> [What you will do]
After reading the entries below, report how many lines have the string "online" in them, giving the number alone.

** Given data follows **

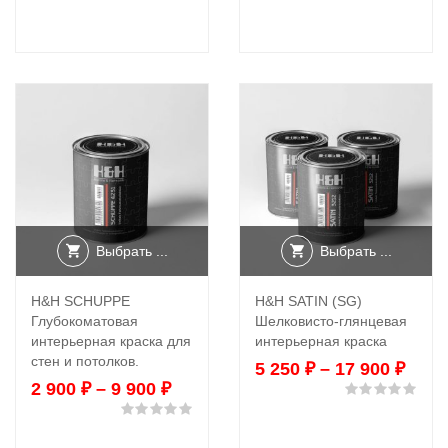
Выбрать ...
Выбрать ...
H&H SCHUPPE
H&H SATIN (SG)
Глубокоматовая
Шелковисто-глянцевая
интерьерная краска для
интерьерная краска
стен и потолков.
5 250
₽
–
17 900
₽
2 900
₽
–
9 900
₽
Оце
Оценка
0
из 5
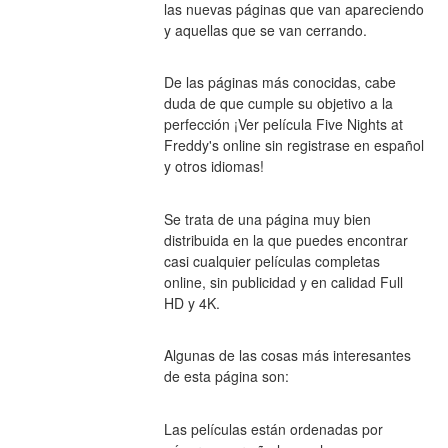
las nuevas páginas que van apareciendo 
y aquellas que se van cerrando.
De las páginas más conocidas, cabe 
duda de que cumple su objetivo a la 
perfección ¡Ver película Five Nights at 
Freddy's online sin registrase en español 
y otros idiomas!
Se trata de una página muy bien 
distribuida en la que puedes encontrar 
casi cualquier películas completas 
online, sin publicidad y en calidad Full 
HD y 4K.
Algunas de las cosas más interesantes 
de esta página son:
Las películas están ordenadas por 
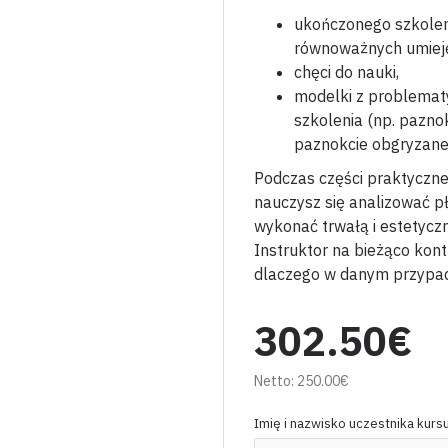
ukończonego szkoleni
równoważnych umieję
chęci do nauki,
modelki z problemat
szkolenia (np. pazno
paznokcie obgryzane
Podczas części praktyczne
nauczysz się analizować p
wykonać trwałą i estetycz
Instruktor na bieżąco kont
dlaczego w danym przypad
302.50€
Netto: 250.00€
Imię i nazwisko uczestnika kurs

** End of Given data **

> [Solved exercise]
2